| SOURCE EXTRACT |

Think of radio plays, and you most likely think (or I most likely think) of the form's American "golden age" in the first half of the 20th century. That time and place in radio drama conjures up a certain more or less defined set of sensibilities: rocketships hurtling toward unknown worlds, hard-bitten detectives sticking to their cases, suburban couples bickering about the behavior of their jalopy-driving children. By the 1950s, the conventions of radio plays had ossified too much even for old-time radio audiences. Who best to call to tear up the form and start it over again? Why, Samuel Beckett, of course.
"In 1955 the BBC, intrigued by the international attention being given to the Paris production of Samuel Beckett’s Waiting for Godot (see a version here), invited the author to write a radio play," says the short history provided in the program of the Beckett festival of Radio Plays. Though hesitant, Beckett nevertheless wrote the following to a friend: "Never thought about radio play technique but in the dead of t’other night got a nice gruesome idea full of cartwheels and dragging of feet and puffing and panting which may or may not lead to something.'" That "gruesome idea" led, according to the program, not just to Beckett's 1956 radio-play debut All That Fall, but four more to follow over the next twenty years.

| STATED EXERCISE |
Answer these questions from the text on Beckett's radio plays:
1. By what decade, according to the text, had the conventions of radio plays ossified too much even for old-time radio audiences?
2. In what year did the BBC invite Beckett to write a radio play?
3. What was the title of Beckett's 1956 radio-play debut?

| MATERIAL |
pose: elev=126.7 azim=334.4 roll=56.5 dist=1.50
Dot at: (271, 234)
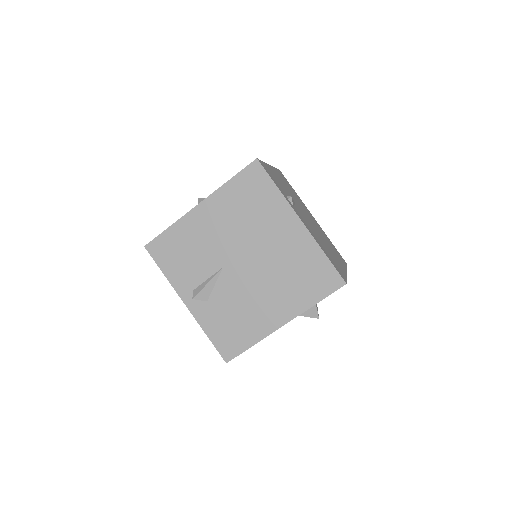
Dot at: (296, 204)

| RESPONSE BELOW |
1. They had ossified by the 1950s.
2. The BBC invited him in 1955.
3. It was All That Fall.